"What," you may ask, "is the most popular 'lurkers' topic at BabyShrink?" Is there a common theme that brings the most readers to this site? Yes, there is.
Every day, I check my Analytics to see what parents have been reading on BabyShrink. I think it's remarkable that each and every day I get tons of Google hits from people entering in phrases like this in the search box:
My toddler smears poop everywhere, what do I do?
So yes, dear readers, it's time for yet another poop-smearing post:
Dear Dr. Heather,
My three-year-old daughter has been smearing poop, and it has increased in frequency. Not only does she smear her poop everywhere, but she also has a corner in my living room where she, for the lack of a better term, "marks her territory." She knows when to pee on the potty and does it fine. But more lately, she will strip off her pull-up and go to that corner to either pee or smear her poop. I don't know what to do since EVERYTHING I have tried seems not to work. I have had extreme difficulty with her potty training, which her doctor said is normal due to the fact that she is extremely hyperactive and just doesn't want to stop. He says she is afraid to miss something. I realized that almost a year ago her father stopped coming around, and it has been almost a year since she began this frustrating habit. But it's gotten worse lately and I don't know if it's an outcry towards me because she is possibly mad at me for her father not being around?? Also I am a single mother and although I was able to quit my job and be with her recently i am still not able to give her my 110% attention all the time. I don't know...all I know is I need help. I can't handle this...nor can I STOMACH this anymore!! Thank you for your time.
"Tired of Cleaning Up After the Little Stinker"
Dear Tired,
Sounds like you have a complex problem here. Start with her pediatrician. See if she needs a poop clear-out, via MiraLax or something similar, because constipation can sometimes cause behavior like this. If her pediatrician says there is nothing medically or developmentally wrong, you can try using some of these techniques:
First, try some concrete behavioral strategies. Does she have a usual time of day when she poops? Most toddlers do it about the same time each day, and only do it once. If she does, watch her closely and direct her to the potty until she's made her poop. Don't let her wander away from you unobserved until she has pooped. Then you can give her a little more free-reign after you know she's done for the day.
Also, you can dress her in a more restrictive way until she has done her poop. Get a larger size onesie, over a pull-up, with perhaps some leggings over it, to put her in until she's pooped. If she lets you know in advance that she needs to go, fine. You can help her get undressed and to the toilet. If not, it's OK for now if she goes in her pull-up. Clean her up afterward and don’t shame her about it. But she if she’ll discuss using the potty next time.

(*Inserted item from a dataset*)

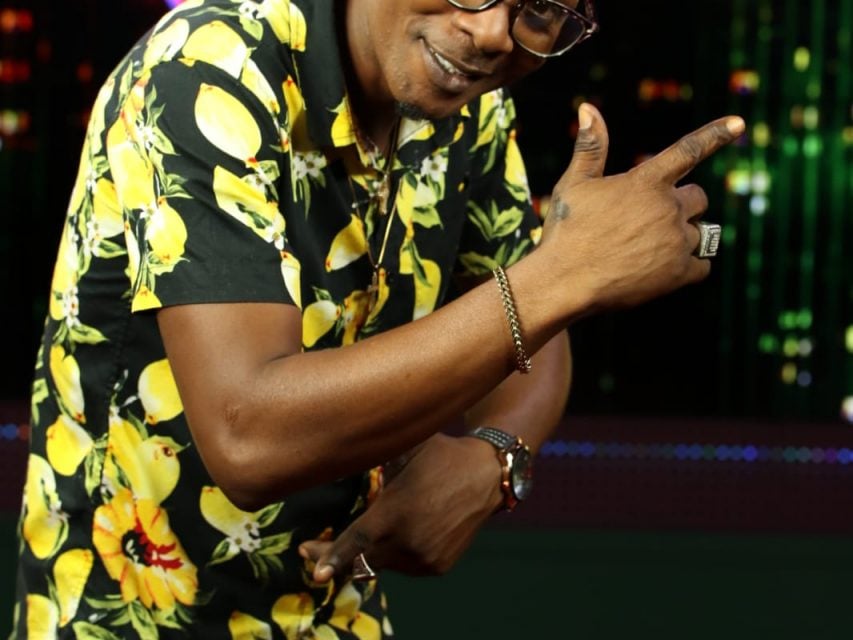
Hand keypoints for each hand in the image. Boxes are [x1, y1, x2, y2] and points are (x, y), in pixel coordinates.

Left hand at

You might also move around things in "her corner", making it a difficult or unappealing place to spend her time. Experiment with furniture in the room to see if you can re-configure it to "eliminate" that place where she usually goes. Change around the whole room so her association to it is also changed. Make "her corner" a more focal place of the room, so that it's not a hideaway, and she can't have any privacy there. Remind her she always can have a good safe place to poop in the bathroom.
Don't make a big deal about using the potty right now. She's giving you mixed messages about being ready, and in that case, the advice is usually to back off from potty training. Let her be in charge of when she uses the potty. But do be clear with her that smearing poop or going on the floor is NOT an option. It's yucky. Mommy does not like to clean that up. But when she DOES successfully use the potty, notice her in a positive way. Hurray! What a big girl! It's so nice and clean when you go in the potty. Consider giving her a small treat (one jelly bean, for example) every time she does go to the potty, even if it's just to pee. And try not to be scolding if she goes in her pull-up. Just be matter-of-fact about it, and clean it up.
I also would not use punishment if she smears poop again. You might remove her from the "scene of the crime", since you have to sanitize it. Be serious, but neutral. Remind her where she should go, and that poop does not belong on the walls or the floor.
Also, it's important to give her plenty of opportunity to play with acceptable, squishy, messy things like finger paints, play-doh, even mud pies. She clearly likes the feeling of it; give her ample opportunity to make a mess in an acceptable way. Tell her when you're playing with messy things, "This is fun to be messy. We can be messy with paints!"
You ask about the impact of her Daddy leaving, and whether that is related. I can't judge that from here. But you can ask yourself about the impact it has had on YOU. If you have been upset, if things have been very different around the house, you can bet your daughter has picked up on that. But is it related to the poop-smearing? Difficult to say. If you need more input about that, I would suggest talking with a licensed therapist who has a specialty in working with young children. And if you're having trouble coping, please seek out some help. A little bit of good therapy can go a long way -- and help you to trouble-shoot when difficult times arise!